The post New Year rebound of risky assets slowed on Friday and so did the decline of the dollar. The focus was on the US CPI, but inflation printed exactly as expected. Early in the session, the dollar didn’t go anywhere, but the US currency enjoyed a short squeeze during the US trading session. EUR/USD closed at 1.1469 (from 1.1500). USD/JPY also gained a few ticks and finished at 108.48. This morning, sentiment is spoiled by poor Chinese trade data. A simultaneous decline of both imports and exports is seen as confirming the impact of the trade war and as a sign of broader China economic weakness. Regional equities are turning south. The yen gains with USD/JPY drifting back to the low 108 area (even as Japan is closed for a holiday). The negative headlines on China are also weighing on the Aussie dollar. AUD/USD returned below the 0.72 handle. For now, the risk-off doesn’t support broader USD gains. The trade-weighted dollar (DXY) stabilizes in the mid 95 area. EUR/USD is trading near 1.1475.

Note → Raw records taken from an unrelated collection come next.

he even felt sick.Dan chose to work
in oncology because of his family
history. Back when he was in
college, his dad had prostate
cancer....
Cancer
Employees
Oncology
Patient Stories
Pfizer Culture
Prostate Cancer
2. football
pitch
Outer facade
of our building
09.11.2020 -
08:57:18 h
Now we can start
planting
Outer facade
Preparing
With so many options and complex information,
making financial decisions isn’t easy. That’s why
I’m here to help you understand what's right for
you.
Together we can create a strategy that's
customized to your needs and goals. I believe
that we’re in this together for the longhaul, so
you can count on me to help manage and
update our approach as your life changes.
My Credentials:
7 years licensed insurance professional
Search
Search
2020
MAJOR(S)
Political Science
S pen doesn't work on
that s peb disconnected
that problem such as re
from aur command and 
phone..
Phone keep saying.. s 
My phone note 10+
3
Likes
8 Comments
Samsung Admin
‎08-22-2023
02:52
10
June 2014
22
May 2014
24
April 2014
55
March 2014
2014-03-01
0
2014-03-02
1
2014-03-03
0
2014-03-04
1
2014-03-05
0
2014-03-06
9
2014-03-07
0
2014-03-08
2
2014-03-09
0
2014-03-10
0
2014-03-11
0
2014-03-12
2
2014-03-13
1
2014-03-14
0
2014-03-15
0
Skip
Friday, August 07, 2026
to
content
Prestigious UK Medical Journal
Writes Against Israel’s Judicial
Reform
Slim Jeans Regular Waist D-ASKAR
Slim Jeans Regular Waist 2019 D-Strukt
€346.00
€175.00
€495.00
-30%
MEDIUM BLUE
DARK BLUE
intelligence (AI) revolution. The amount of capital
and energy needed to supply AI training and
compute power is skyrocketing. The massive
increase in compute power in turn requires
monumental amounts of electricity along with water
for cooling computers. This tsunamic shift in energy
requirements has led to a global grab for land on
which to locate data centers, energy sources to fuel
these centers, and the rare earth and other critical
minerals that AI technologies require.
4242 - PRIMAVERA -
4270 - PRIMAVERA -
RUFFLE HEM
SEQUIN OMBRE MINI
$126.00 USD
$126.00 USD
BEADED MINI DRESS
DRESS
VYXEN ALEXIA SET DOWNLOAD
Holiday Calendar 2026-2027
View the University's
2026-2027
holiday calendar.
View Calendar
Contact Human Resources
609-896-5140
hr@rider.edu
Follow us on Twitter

EMU Nov production data are expected weak (-2.1 y/y) today, but the report is a bit outdated. In the US, the publication of several data will be delayed due to the government shutdown. The first corporate results (Citi-group) are a wildcard and so is Brexit. Since the start of the year, the dollar lost momentum as the Fed indicated a more cautious approach on further interest rate hikes. EUR/USD cleared the 1.15 resistance. Friday’s setback is a bit disappointing for USD-bears. However, we don’t expect the USD rebound to go really far unless risk sentiment would deteriorate sharply. Some ST EUR/USD consolidation might occur. MT EUR/USD 1.1621 (mid-Oct top) remains the next reference.
Sterling rebounded quite sharply on Friday, especially against a weaker euro (EUR/USD). The move was mainly technical in nature, but rumours that the UK government was considering to delay the exit beyond 29 March may also cause a repositioning out of sterling shorts. Today, UK PM May will try a last attempt to convince her party to support hear deal. However, the market focus remains on the ‘What’s next question’. The market is inclined to believe that a rejection of the deal might lead to a softer Brexit and be GBP-supportive. We think it’s too early to join this kind of sterling optimism.